July 1, 2018
By Jeff Shantz
There is a life and death necessity for exploited and oppressed people and communities to organize to stop police and to provide alternatives to state policing. One example of how this organizing work can be done effectively, as a starting point, is the Anti Police-Terror Project (APTP). APTP is a Black-led, multiracial, intergenerational coalition organizing to eradicate police terrorism in communities of color. In addition to supporting families of victims of police and organizing to stop police violence, they have created a first responders team to go to the scene of police killings to gather information, take pictures of the scene and, where needed, launch inquiries.
On June 29, 2018, organizers from APTP discussed their work in a session “Healing and Resistance in a Police State” at Simon Fraser University Harbour Centre. Presenters included APTP members Asantewaa, Annie Banks, and James Burch.
Anti Police Terror Project
Asantewaa began by outlining the history of APTP. She was working with Black August when Oscar Grant was murdered. She notes that following police killings there is an initial response of anger but then over time there is less focus on the killing, partly because people are poor and have to work and cannot dedicate all of their time to killer cops. Organizers have recognized the need for more durable infrastructures to maintain opposition to killer cops. Asantewaa states that the support for families is the backbone of the work that APTP does.
From the start they realized that it had to be Black led and that white allies had to accept that. She says they also had to be explicit and state openly, “Fuck the Police”—without any apologies. APTP have been clear consistently in pointing out that the police are expressions of state violence, of state terror. APTP has organized to impact and end state terror, not only to react to it.
In discussing the structure of APTP Asantewaa says they needed to create an infrastructure where anyone can plug in and get right to work. General meetings are monthly and there are active committees on: Policy, Media, Legal, Security, and First Responders. Security defends direct actions but also works to support families since police direct acts of harassment against victims’ families. The legal team defends arrestees but also does support for families.
The First Responders compile information after acts of police violence and also do community investigations. They interview people in the community who saw the acts of police violence. Through their work they have gotten cops to recant untruthful statements and accounts.
Within 24 hours of an act of police violence APTP hold a vigil. They act with intent. It gets people out talking about what happened and shows the police that the community knows and cares about what happened.
Annie Banks, the Director of Fundraising for APTP, joined the team in 2015. She has studied archived media and discusses how the police narrative typically changes from the time of killing to later reports throughout the day. She stresses the importance of taking direct leadership from families.
James Burch, the Policy Coordinator, discussed the multiple forms of work in APTP. He reiterates that work for families is the core of the work they do. They help families navigate a path to justice according to their own needs and terms. The aftermath of a police killing is a disempowering context so they need to work to empower families. Burch stresses the need to organize no matter how many people show up at first. You have to be there for the families.

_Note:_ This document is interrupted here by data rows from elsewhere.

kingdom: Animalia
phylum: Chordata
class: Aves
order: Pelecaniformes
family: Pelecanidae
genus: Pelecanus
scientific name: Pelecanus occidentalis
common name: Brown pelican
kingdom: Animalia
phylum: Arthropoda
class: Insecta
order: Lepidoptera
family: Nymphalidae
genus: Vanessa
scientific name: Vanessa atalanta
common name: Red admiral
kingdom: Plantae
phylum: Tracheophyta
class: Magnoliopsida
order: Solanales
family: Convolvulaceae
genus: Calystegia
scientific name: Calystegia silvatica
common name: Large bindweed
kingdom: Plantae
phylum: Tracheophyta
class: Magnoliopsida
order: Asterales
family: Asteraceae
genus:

Defund and Dismantle the Cops
APTP note that police departments get 30 to 50 percent of general funds in cities (that is discretionary budget funds) in the US. This is true also in the Canadian context. The money for social and community services is all in the police budgets. So how can police budgets be accessed to fund real community resources (not police associated public services). APTP note that cities in the US are facing bankruptcy crises. There is a need to get them cutting police budgets.
When asked how to dismantle police, James Burch suggests defunding them as a step. Go after their contracts. Put pressure on councils to negotiate contracts for fewer cops as a start. Show where the money could be better spent on real, community based, social and community services.
APTP has put together a guide to spread the work. People can pick up a guide and run a campaign themselves anywhere. It is a way for APTP to share the work they are doing. The guide includes information about laws that protect police across the United States; about police association contracts; a guide to police commissions; and a guide to defunding police.
There is also the issue of developing community alternatives to police and building transformative justice practices. The Audre Lourde group builds tools for communities so people do not call the cops on their neighbors. They work to deal with neighborhood issues directly and supportively rather than calling the cops. APTP stress the need to create systems to keep people safe and are working to do this. Our communities need informal systems to protect each other.
APTP also point out that folks with privilege need to harness and even weaponize their privilege and use it in spaces where less privileged people do not feel comfortable. Post-secondary faculty, especially criminologists, need to work to free their departments and campuses of cops.
APTP has had an impact such that cops in the East Bay now know that if they harm someone there will be consequences. There will be costs to the force, civil suits, etc. In San Francisco, where there is less such organizing, by comparison, cops kill with impunity. They have been conditioned to believe that they can kill with no response or cost of any kind. When police feel this , they expand their pressures socially and politically, to council, etc. They run the city.
A Local Need
In Surrey, the cops, the RCMP, run the city. The work that APTP are doing is work that is desperately needed in Surrey where the RCMP act like the occupying military force that they are. Where they extend their reach into all aspects of social life, creating a school to prison pipeline. Where they act, including people with impunity. Notably APTP organizers said that the policing situation in Surrey appeared worse than in Oakland. Work needs to be done to create a social context in which the RCMP cannot operate.